疲れたせいか食欲をなくし、夜ご飯はほとんど食べられなかった。「病院のご飯はちゃんと食べていたのに…」と言われたり、残したものを片付けるのに「汚い」と顔をしかめられても、飲み込んだものが下りて行かずに詰まっているような感じなのだからしょうがない。
シャワーを浴びて早々に寝ることにした。お腹の傷に手や足や頭が当たるのが怖いので、しばらくはリビングにマットを敷き1人で寝袋を使って寝ることにした。朝方まで電動ベッドをウィーンと動かして海を見ていたっていうのに、夜は寝袋でミノムシ状態とはエライ違いだな…。
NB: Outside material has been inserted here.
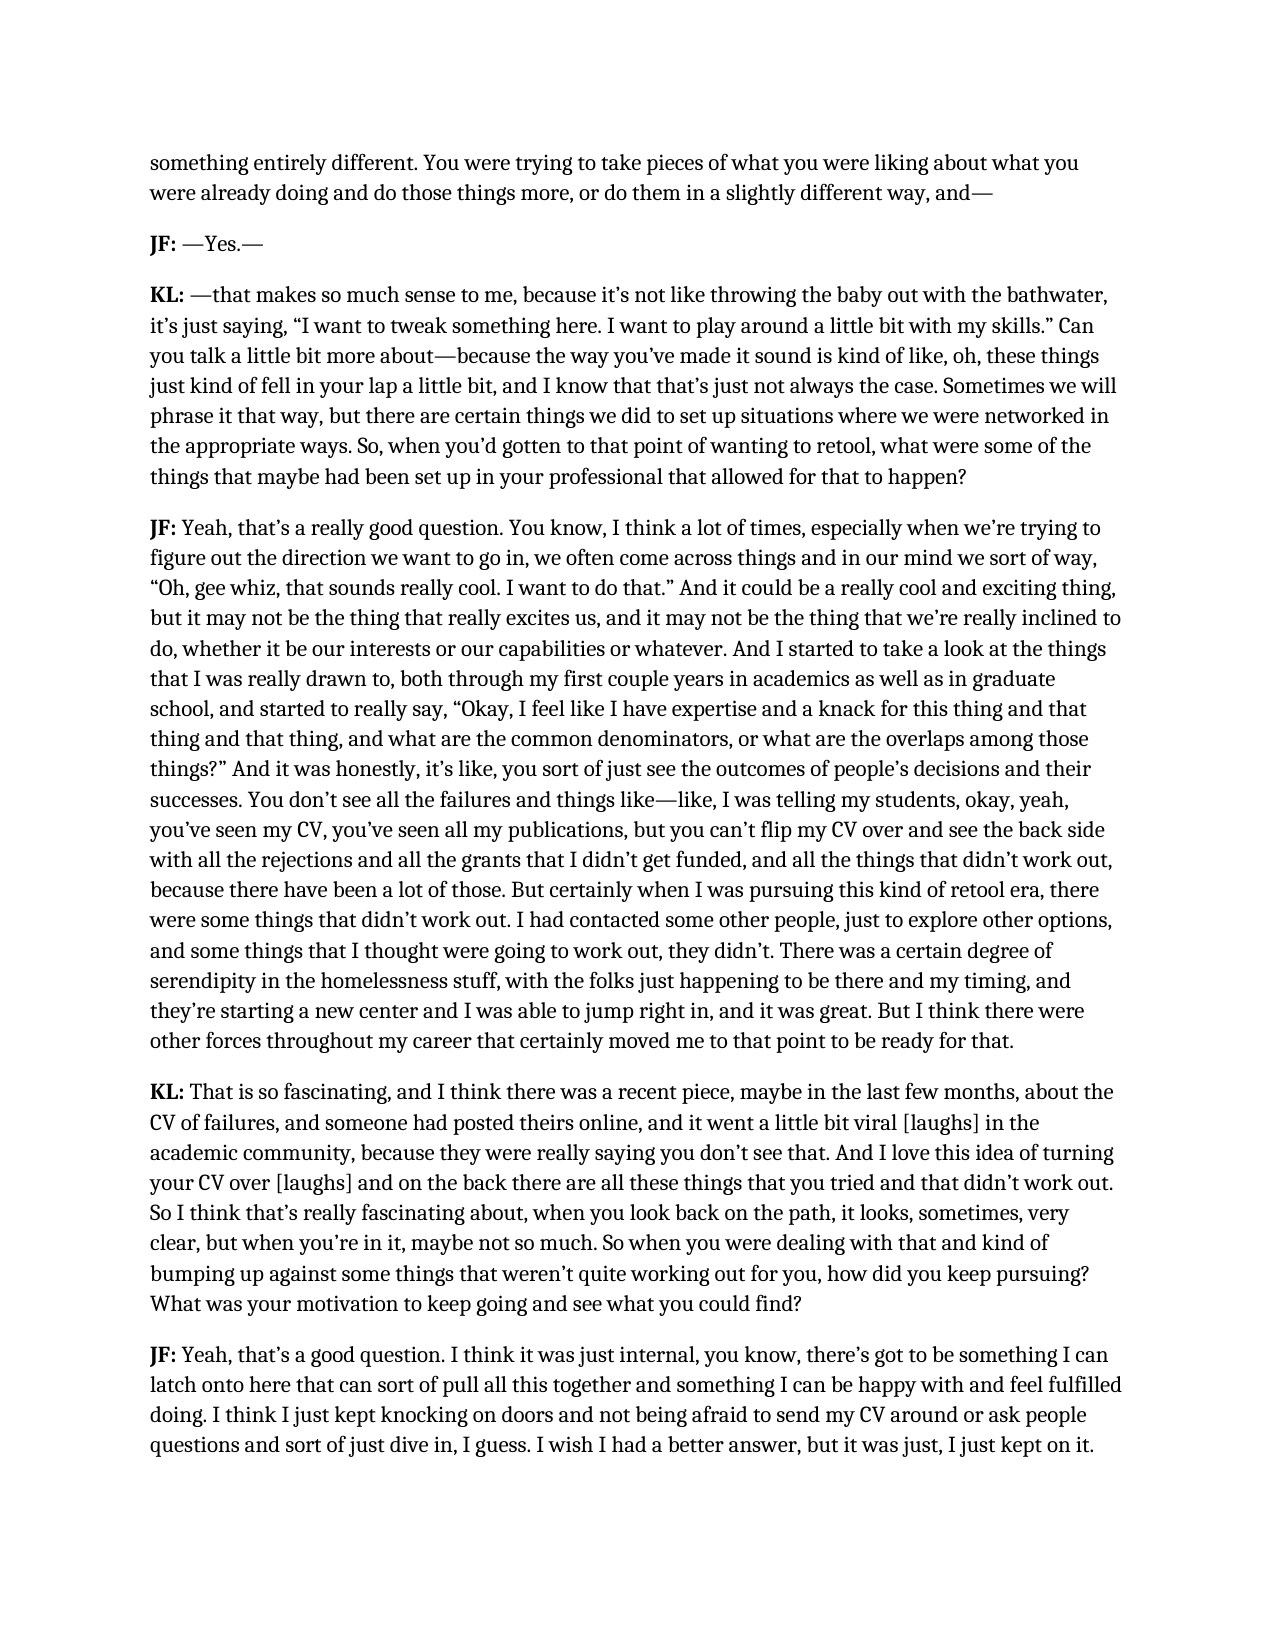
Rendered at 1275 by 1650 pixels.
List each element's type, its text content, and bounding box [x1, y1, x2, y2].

爆睡していた11時すぎに夫に起こされた。「トイレにヘンなものが浮かんでいるから片付けて」と言う。棚から滑り落ちた生理用のナプキンが浮かんでいた…。それを片付けたところで夫が洗濯機を使っていたのでうるさくて寝付けなくなり、こっちも逆ギレ。いつの間にかふて寝していた。
我が家に帰りさえすればこっちのものと思っていたんだけど、かなり思惑が外れた。